Try it:
Make an exact copy of all the data, pictures excluded.

Stored items from a collection:
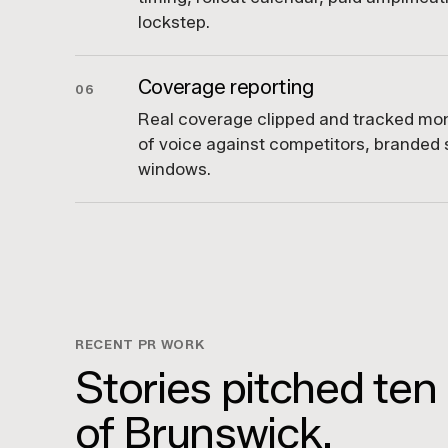
lockstep.
Coverage reporting
06
Real coverage clipped and tracked mont
of voice against competitors, branded s
windows.
RECENT PR WORK
Stories pitched ten
of Brunswick.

Solution to the problem:
lockstep.
Coverage reporting
06
Real coverage clipped and tracked mont
of voice against competitors, branded s
windows.
RECENT PR WORK
Stories pitched ten
of Brunswick.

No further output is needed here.